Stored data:
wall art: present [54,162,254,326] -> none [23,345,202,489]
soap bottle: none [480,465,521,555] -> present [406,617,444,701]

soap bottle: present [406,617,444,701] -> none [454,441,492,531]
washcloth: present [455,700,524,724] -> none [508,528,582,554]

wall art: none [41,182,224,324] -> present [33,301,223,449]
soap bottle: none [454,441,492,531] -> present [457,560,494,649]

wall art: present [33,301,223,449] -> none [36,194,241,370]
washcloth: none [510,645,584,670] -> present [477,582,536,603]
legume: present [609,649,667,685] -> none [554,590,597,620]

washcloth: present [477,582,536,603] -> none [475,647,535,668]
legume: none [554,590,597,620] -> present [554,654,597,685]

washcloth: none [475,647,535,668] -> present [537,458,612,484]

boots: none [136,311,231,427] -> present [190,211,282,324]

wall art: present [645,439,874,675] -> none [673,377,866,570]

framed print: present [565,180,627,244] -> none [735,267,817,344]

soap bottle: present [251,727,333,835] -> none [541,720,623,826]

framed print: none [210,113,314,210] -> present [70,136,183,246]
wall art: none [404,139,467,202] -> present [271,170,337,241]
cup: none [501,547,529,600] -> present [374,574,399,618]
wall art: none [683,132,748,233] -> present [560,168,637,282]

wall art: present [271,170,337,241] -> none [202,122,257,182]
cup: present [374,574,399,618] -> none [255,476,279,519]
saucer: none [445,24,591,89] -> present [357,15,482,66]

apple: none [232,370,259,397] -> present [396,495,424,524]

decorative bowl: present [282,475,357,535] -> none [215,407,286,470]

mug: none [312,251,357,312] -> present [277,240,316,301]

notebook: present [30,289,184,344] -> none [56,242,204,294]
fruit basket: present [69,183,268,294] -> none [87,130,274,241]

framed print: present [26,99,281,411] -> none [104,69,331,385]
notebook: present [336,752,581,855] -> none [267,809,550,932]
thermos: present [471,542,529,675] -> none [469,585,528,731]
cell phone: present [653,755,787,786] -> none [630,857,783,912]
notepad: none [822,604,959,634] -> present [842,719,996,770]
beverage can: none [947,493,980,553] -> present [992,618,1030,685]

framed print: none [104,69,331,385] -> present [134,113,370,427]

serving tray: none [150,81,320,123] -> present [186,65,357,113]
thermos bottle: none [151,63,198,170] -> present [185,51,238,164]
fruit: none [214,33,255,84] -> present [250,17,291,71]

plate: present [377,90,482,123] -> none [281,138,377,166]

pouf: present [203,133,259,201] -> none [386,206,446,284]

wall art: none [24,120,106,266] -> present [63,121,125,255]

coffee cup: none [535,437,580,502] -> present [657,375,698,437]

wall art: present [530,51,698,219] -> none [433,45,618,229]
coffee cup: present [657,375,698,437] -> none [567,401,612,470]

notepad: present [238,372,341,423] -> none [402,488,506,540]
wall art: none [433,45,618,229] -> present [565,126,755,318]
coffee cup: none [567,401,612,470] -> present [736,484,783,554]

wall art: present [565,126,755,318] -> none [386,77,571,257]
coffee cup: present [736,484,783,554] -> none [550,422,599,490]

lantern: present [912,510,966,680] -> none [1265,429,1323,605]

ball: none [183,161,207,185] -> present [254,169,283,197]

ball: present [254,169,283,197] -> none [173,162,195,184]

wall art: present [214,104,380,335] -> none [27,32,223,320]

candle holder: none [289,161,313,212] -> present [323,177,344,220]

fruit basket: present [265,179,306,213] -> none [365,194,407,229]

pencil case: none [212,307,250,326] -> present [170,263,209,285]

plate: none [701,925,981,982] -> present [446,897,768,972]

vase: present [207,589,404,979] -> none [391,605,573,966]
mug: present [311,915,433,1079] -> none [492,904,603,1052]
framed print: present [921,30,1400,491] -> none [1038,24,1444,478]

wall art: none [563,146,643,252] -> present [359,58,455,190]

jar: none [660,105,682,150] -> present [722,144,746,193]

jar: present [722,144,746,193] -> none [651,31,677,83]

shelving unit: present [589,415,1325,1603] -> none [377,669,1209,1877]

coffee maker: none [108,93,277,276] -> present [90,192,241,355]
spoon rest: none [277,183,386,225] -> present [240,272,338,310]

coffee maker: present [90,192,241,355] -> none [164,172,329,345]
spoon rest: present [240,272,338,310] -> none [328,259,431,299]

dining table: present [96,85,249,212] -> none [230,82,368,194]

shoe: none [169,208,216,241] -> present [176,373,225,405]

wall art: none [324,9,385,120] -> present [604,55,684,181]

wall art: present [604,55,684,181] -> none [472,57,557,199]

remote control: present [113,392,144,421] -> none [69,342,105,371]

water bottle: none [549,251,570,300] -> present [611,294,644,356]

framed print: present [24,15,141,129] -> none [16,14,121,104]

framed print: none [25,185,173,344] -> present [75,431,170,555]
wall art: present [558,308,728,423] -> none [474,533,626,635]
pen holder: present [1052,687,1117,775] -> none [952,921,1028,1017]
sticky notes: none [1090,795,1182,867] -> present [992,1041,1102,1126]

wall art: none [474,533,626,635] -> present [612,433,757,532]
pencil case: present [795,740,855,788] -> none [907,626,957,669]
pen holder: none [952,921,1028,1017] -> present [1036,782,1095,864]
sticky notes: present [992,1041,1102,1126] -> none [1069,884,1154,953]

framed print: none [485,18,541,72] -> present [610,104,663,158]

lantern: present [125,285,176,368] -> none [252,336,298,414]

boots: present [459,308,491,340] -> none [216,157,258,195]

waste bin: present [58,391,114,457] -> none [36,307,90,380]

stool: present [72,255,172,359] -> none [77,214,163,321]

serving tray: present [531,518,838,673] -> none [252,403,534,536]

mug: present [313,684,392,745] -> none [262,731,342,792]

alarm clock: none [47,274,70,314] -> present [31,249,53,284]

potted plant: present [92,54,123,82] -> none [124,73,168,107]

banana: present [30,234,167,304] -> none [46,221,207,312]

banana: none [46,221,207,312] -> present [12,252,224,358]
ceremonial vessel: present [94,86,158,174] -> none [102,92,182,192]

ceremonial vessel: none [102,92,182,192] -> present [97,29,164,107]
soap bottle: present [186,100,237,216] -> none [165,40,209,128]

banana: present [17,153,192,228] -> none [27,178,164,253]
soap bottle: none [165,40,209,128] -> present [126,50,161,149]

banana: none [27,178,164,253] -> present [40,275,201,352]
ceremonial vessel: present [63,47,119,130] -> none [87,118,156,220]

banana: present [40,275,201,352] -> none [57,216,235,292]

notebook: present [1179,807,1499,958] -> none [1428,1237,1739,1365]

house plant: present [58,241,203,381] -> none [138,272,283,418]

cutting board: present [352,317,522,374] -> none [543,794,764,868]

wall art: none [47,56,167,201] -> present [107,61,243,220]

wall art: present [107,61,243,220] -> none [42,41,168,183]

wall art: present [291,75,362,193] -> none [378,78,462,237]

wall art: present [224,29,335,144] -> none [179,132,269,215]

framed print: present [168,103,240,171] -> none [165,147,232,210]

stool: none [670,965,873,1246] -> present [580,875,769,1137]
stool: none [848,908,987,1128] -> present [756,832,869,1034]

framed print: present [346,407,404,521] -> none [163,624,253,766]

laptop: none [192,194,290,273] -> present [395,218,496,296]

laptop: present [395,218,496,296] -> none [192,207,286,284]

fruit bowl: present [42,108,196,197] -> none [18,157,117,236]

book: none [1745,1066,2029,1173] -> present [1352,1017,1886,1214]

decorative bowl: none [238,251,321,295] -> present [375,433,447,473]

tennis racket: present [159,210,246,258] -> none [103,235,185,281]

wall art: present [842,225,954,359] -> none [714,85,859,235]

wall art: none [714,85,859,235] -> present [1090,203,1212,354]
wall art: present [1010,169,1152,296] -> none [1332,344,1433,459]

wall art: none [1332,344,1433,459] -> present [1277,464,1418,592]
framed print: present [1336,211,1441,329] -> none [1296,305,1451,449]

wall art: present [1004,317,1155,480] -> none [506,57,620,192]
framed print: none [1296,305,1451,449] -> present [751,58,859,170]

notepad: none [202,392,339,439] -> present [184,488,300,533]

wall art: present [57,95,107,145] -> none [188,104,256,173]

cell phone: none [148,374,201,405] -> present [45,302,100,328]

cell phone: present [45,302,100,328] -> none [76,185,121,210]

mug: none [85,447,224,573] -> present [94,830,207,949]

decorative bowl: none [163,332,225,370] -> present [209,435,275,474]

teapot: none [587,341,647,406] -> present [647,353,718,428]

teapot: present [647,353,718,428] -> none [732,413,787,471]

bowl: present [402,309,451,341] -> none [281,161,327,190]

## TASK TO CARRY OUT
Find the line with "wall art: none [324,9,385,120]" in the entries above. Retype it and each line after it, exactly, through the line with "framed print: present [24,15,141,129]", and stop there.

## ANSWER FOR THE TASK
wall art: none [324,9,385,120] -> present [604,55,684,181]

wall art: present [604,55,684,181] -> none [472,57,557,199]

remote control: present [113,392,144,421] -> none [69,342,105,371]

water bottle: none [549,251,570,300] -> present [611,294,644,356]

framed print: present [24,15,141,129] -> none [16,14,121,104]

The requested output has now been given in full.